Top of TEXT
Most of the desk lamps that I have come across are made of metal and are called ‘balanced arm lamps’. These lamps use springs to balance the weight of the arms (using certain proportions), which allows the user to position the shade at the desired height. I experimented with this while making my first floor lamp Reflect. This was a great learning experience with a ton of trial and error.

I wanted to make a floor lamp that was adjustable in height, as I felt this could be a useful feature. The design was tricky and I had to change certain aspects whenever something didn’t work out as I had imagined. I like how the lamp looked in the end, and I’ve described the process in this post. Unfortunately, I did not click pictures from the start, so the pictures that I will share here are of the finished lamp.

I worked on the design with the following criteria in mind:

  1. I must only use wood that I already have (and not buy more)
Bottom of TEXT
_TASKS:_
[a] Which parts of a lamp does the lamp text name?
[b] Can you sum up the lamp text in two sentences?
Answer from the lamp text alone.
Top of RECORD EXCERPTS
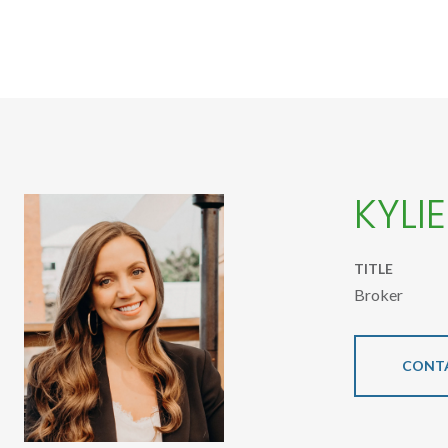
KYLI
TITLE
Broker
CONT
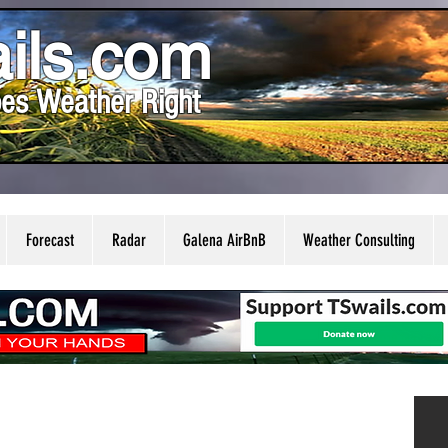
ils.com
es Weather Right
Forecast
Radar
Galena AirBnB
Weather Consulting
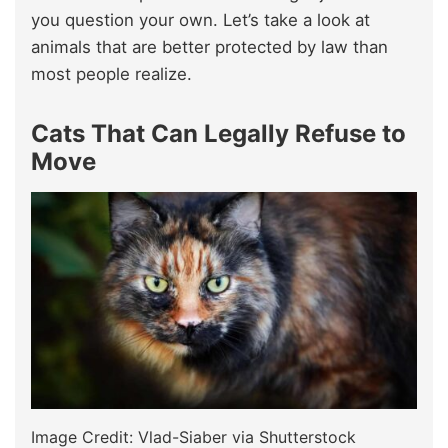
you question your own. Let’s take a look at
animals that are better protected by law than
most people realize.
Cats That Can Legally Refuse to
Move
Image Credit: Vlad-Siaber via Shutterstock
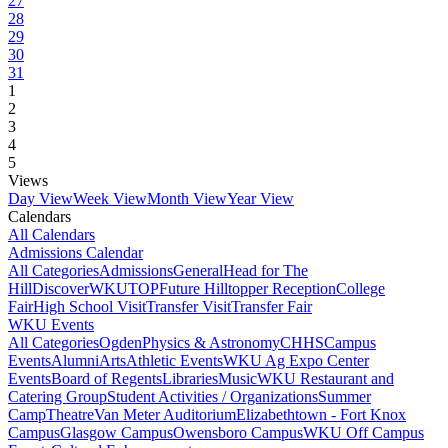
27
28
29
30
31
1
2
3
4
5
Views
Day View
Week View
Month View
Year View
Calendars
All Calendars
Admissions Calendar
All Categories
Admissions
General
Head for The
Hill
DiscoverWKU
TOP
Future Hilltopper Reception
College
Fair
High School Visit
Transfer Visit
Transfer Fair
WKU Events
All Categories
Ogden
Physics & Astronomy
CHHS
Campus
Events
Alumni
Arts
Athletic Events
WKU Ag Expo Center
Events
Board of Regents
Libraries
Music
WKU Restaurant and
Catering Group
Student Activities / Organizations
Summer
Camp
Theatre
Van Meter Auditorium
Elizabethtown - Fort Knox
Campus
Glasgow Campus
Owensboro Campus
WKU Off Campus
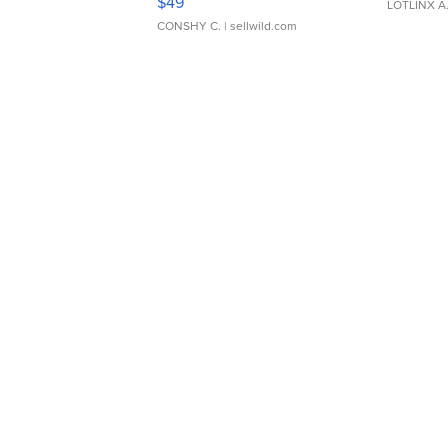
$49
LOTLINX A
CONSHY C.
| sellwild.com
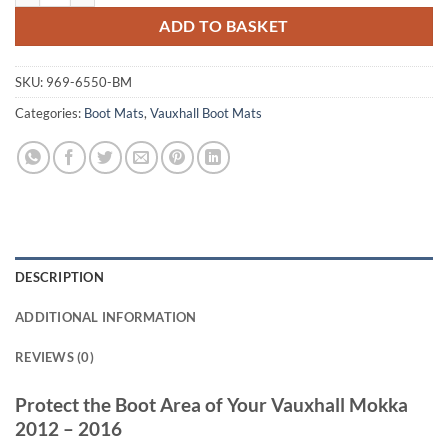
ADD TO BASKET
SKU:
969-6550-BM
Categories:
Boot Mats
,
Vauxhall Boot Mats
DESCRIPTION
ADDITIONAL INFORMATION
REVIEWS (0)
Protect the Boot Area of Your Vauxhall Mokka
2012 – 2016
Bottom of RECORD EXCERPTS
_RESPONSES BY ITEM NUMBER:_
[a] springs, arms, shade

[b] Most desk lamps the writer has seen are metal balanced arm lamps, which use springs to balance the weight of the arms so the shade can be set at the desired height. The writer tried this approach on a first floor lamp, Reflect, aiming for adjustable height, and changed parts of the tricky design through much trial and error.